Asked by Louise Booker on Dec 11, 2021 FAQ



KDE Plot Visualization with Pandas and Seaborn. KDE Plot described as Kernel Density Estimate is used for visualizing the Probability Density of a continuous variable. It depicts the probability density at different values in a continuous variable.
Also,
The built-in plotting tool of pandas .is a useful exploratory tool to generate figures that are not ready for primetime but useful to understand the dataset you are working with. seaborn, on the other hand, has APIs to draw a wide variety of aesthetically pleasing plots.
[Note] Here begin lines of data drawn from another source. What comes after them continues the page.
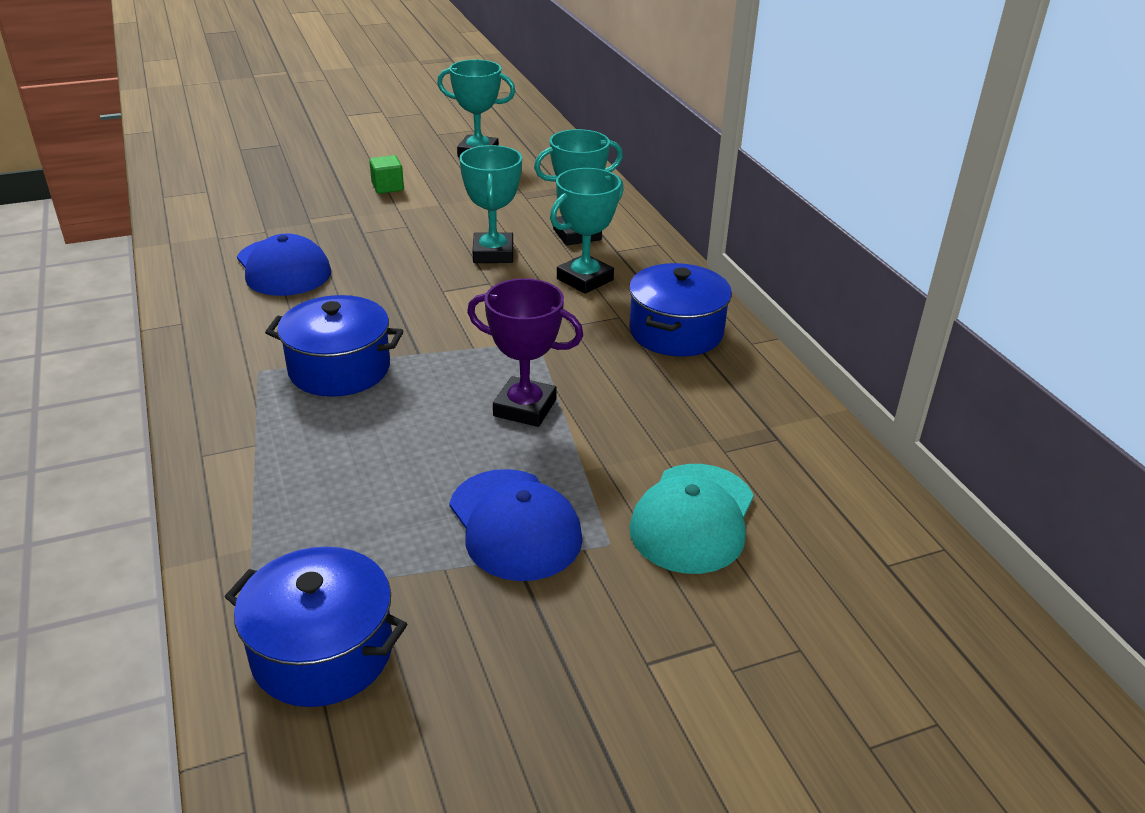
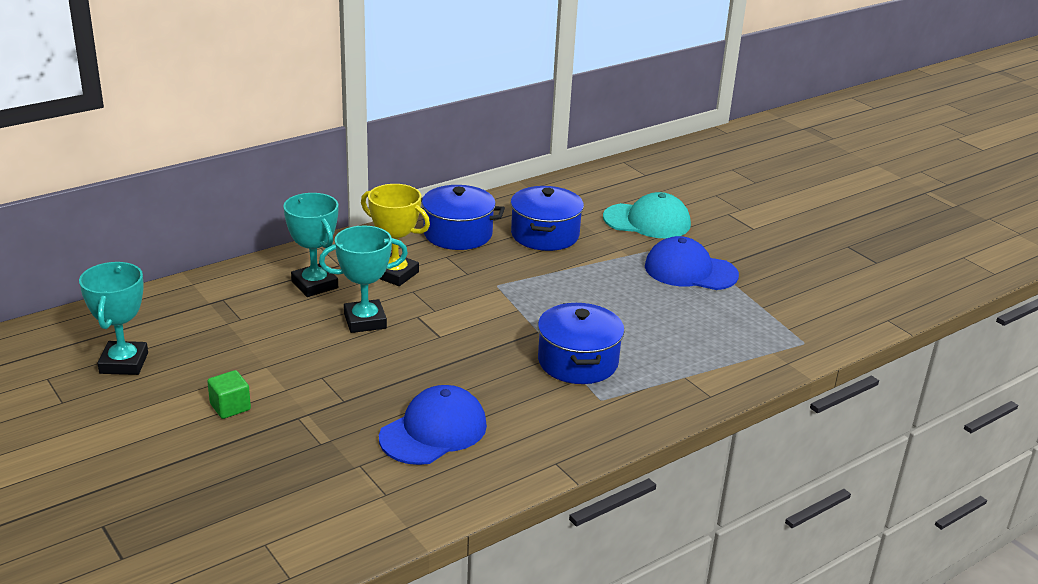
camera: 105 degrees left, 5 degrees down
(322, 652) = (819, 311): blue pot -> blue pot (545, 235)
(514, 525) = (690, 271): blue cap -> blue cap turned 120 degrees counterclockwise
(524, 408) = (580, 280): purple trophy -> none
(585, 279) = (395, 274): turquoise trophy -> yellow trophy

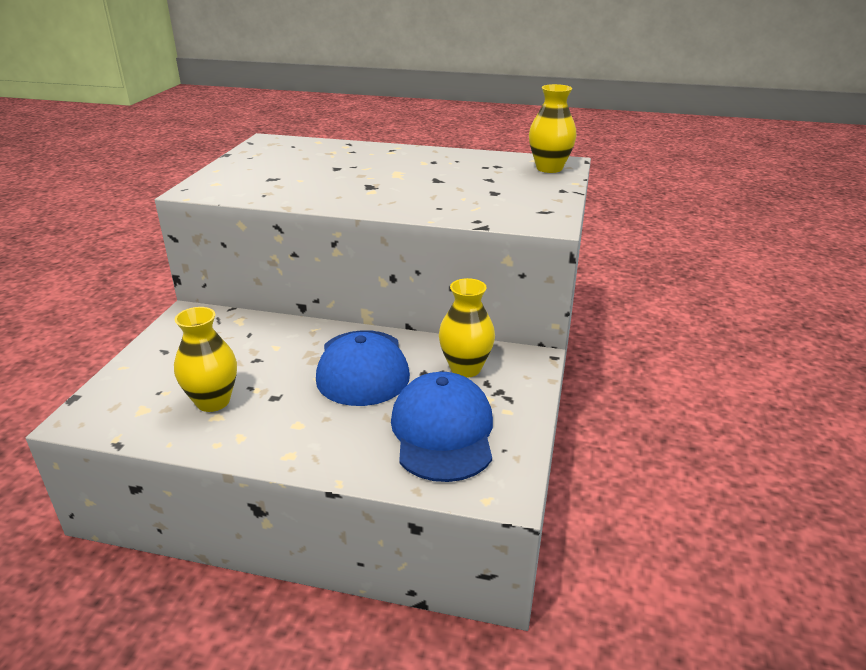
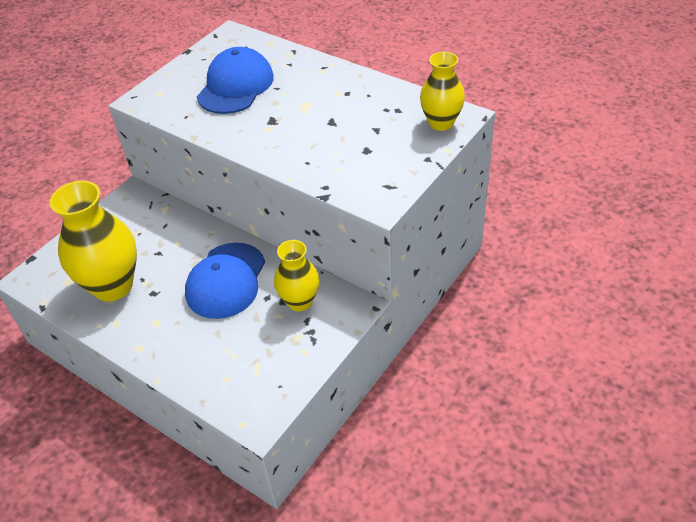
camera: 25 degrees right, 15 degrees up
(213, 401) = (113, 286): yellow vase -> yellow vase, size x1.67
(443, 431) = (247, 357): blue cap -> blue cap (235, 86)

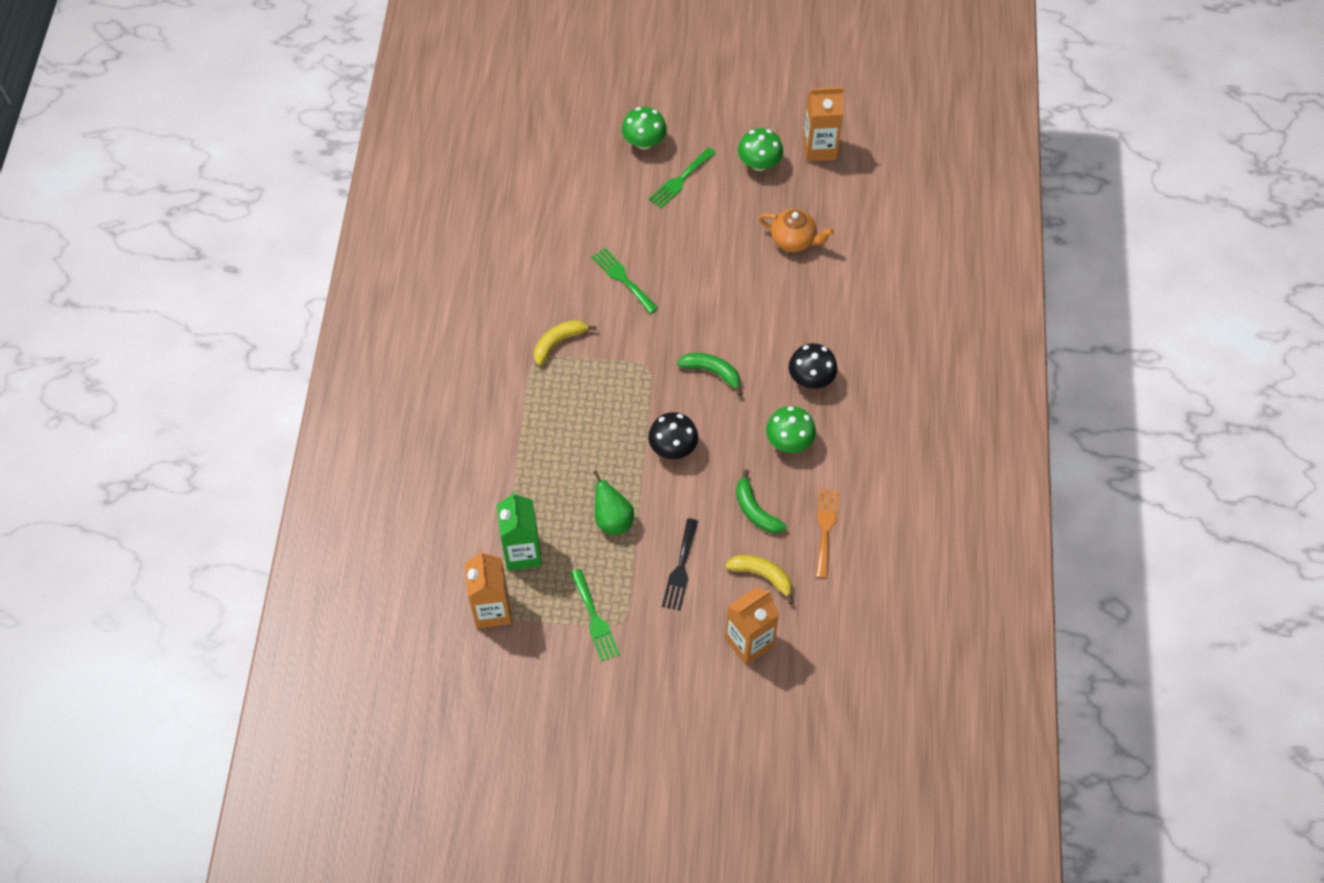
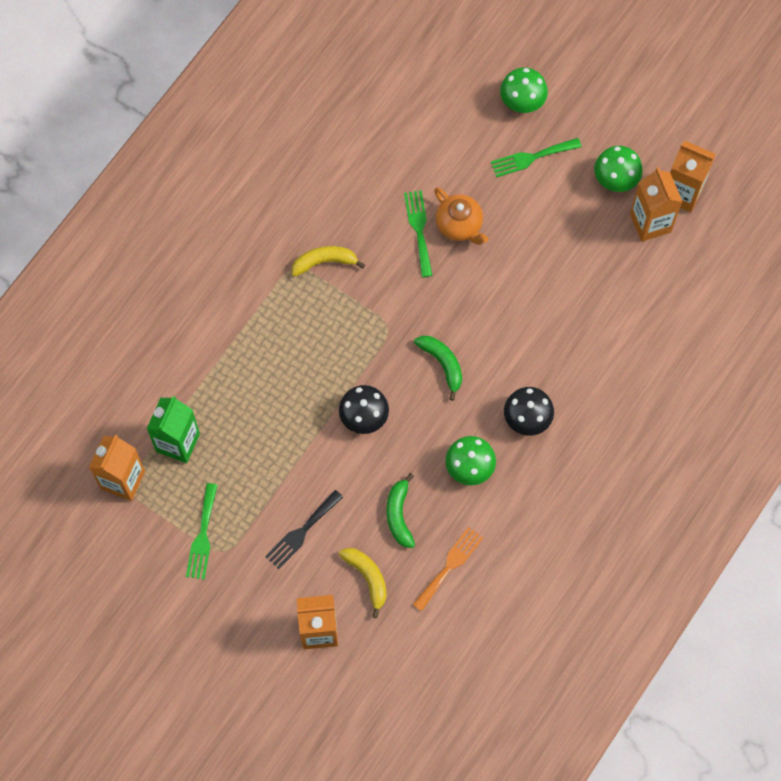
camera: 30 degrees right, 10 degrees up
(613, 519) = (271, 455): green pear -> none
(793, 240) = (598, 274): orange teapot -> orange teapot (459, 225)
(809, 182) = (650, 223): none -> orange carton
Subsequently, Seaborn has a displot () function that plots the histogram and KDE for a univariate distribution in one step. Using the NumPy array d from ealier: import seaborn as sns sns.set_style('darkgrid') sns.distplot(d) The call above produces a KDE.
Just so,
pandas sets the bins parameter to a default of 10, but seaborn infers an appropriate bin size based on the statistical distribution of the dataset. By default, the distplot function also includes a smoothed curve over the histogram, called a kernel density estimation.
Similarly,
KDE Plot described as Kernel Density Estimate is used for visualizing the Probability Density of a continuous variable. It depicts the probability density at different values in a continuous variable. We can also plot a single graph for multiple samples which helps in more efficient data visualization.